The situation was becoming embarrassing to the intruder. At the apparition of the woman, the unaffected and simple directness he had previously shown in his equally abrupt contact with Bradley had fled utterly; confused by the awkwardness of his arrival, and shocked at the idea of overhearing a private conversation, he stepped hurriedly on the veranda.

“Well? go on!” said the second voice impatiently. “Well, who else was there? WHAT did you say? I don't hear you. What's the matter?”

The seated figure had risen from her chair, and turned a young and pretty face somewhat superciliously towards the stranger, as she said in a low tone to her unseen auditor, “Hush! there is somebody here.”

The young man came forward with an awkwardness that was more boyish than rustic. His embarrassment was not lessened by the simultaneous entrance from the open door of a second woman, apparently as young as and prettier than the first.

“I trust you'll excuse me for—for—being so wretchedly stupid,” he stammered, “but I really thought, you know, that—that—I was following the trail to—to—the front of the house, when I stumbled in—in here.”

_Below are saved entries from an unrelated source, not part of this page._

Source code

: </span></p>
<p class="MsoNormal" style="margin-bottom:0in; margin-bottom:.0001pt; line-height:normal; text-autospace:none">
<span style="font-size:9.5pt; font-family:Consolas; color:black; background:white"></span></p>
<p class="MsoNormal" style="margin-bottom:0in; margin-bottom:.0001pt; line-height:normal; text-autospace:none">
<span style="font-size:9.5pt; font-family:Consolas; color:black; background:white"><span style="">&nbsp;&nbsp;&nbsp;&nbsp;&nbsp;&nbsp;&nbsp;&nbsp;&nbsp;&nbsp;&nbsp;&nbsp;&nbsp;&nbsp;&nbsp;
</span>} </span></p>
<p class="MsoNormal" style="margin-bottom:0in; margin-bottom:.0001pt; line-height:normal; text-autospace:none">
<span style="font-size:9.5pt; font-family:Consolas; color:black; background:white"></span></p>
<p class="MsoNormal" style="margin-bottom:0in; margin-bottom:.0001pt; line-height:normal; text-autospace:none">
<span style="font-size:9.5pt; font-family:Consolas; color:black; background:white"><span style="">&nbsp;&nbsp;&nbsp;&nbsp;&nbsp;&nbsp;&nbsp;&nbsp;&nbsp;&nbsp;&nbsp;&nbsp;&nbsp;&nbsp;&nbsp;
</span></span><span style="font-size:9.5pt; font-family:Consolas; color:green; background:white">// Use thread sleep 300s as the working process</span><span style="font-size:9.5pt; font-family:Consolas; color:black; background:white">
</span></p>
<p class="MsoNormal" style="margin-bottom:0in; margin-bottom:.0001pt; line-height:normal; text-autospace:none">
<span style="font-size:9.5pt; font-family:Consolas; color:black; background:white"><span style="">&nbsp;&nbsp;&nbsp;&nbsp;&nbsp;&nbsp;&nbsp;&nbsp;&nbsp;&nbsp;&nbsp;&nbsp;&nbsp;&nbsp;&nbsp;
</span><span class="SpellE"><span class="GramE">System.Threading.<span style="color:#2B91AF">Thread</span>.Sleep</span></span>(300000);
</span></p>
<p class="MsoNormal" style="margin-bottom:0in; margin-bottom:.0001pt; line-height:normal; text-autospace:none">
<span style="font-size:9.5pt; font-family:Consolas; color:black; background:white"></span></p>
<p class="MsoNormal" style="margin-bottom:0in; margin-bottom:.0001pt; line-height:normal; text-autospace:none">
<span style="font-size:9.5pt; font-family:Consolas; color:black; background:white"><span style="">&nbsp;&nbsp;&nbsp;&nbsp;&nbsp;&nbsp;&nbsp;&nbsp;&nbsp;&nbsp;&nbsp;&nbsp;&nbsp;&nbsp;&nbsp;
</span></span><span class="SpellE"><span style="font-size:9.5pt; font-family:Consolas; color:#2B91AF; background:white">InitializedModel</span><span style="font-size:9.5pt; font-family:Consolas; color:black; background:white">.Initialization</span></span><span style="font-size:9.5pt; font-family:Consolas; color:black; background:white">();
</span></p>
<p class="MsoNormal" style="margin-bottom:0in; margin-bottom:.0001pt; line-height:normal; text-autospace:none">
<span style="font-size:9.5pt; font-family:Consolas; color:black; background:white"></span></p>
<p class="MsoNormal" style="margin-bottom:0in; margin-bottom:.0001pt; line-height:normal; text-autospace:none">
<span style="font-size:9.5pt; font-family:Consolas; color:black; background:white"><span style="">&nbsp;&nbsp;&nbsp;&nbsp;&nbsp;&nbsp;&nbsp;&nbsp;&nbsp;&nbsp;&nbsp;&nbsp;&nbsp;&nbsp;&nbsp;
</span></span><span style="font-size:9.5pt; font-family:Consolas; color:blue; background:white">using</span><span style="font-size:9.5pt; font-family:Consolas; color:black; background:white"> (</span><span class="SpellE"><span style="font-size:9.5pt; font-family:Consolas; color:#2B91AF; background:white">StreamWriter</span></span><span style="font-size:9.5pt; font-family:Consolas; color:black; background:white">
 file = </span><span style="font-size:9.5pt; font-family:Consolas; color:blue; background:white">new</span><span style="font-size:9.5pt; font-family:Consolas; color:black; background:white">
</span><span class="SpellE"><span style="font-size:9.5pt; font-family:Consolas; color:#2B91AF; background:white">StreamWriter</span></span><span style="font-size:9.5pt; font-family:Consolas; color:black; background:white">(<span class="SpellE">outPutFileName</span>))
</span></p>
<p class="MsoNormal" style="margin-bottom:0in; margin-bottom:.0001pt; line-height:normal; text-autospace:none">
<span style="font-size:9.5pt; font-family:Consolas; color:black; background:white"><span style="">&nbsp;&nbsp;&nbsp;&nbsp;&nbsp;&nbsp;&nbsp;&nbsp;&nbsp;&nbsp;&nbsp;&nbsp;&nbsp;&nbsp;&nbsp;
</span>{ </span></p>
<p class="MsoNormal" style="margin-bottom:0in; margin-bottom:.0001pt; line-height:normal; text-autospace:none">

Long before he had finished, both women, by some simple feminine intuition, were relieved and even prepossessed by his voice and manner. They smiled graciously. The later-comer pointed to the empty chair. But with his habit of pertinacious conscientiousness the stranger continued, “It was regularly stupid, wasn't it?—and I ought to have known better. I should have turned back and gone away when I found out what an ass I was likely to be, but I was—afraid—you know, of alarming you by the noise.”

“Won't you sit down?” said the second lady, pleasantly.

“Oh, thanks! I've a letter here—I”—he transferred his stick and hat to his left hand as he felt in his breast-pocket with his right. But the action was so awkward that the stick dropped on the veranda. Both women made a movement to restore it to its embarrassed owner, who, however, quickly anticipated them. “Pray don't mind it,” he continued, with accelerated breath and heightened color. “Ah, here's the letter!” He produced the note Bradley had returned to him. “It's mine, in fact—that is, I brought it to Mr. Bradley. He said I was to give it to—to—to—Mrs. Bradley.” He paused, glancing embarrassedly from the one to the other.

“I'm Mrs. Bradley,” said the prettiest one, with a laugh. He handed her the letter. It ran as follows:—

“DEAR BRADLEY—Put Mr. Mainwaring through as far as he wants to go, or hang him up at The Lookout, just as he likes. The Bank's behind him, and his hat's chalked all over the Road; but he don't care much about being on velvet. That ain't his style—and you'll like him. He's somebody's son in England. B.”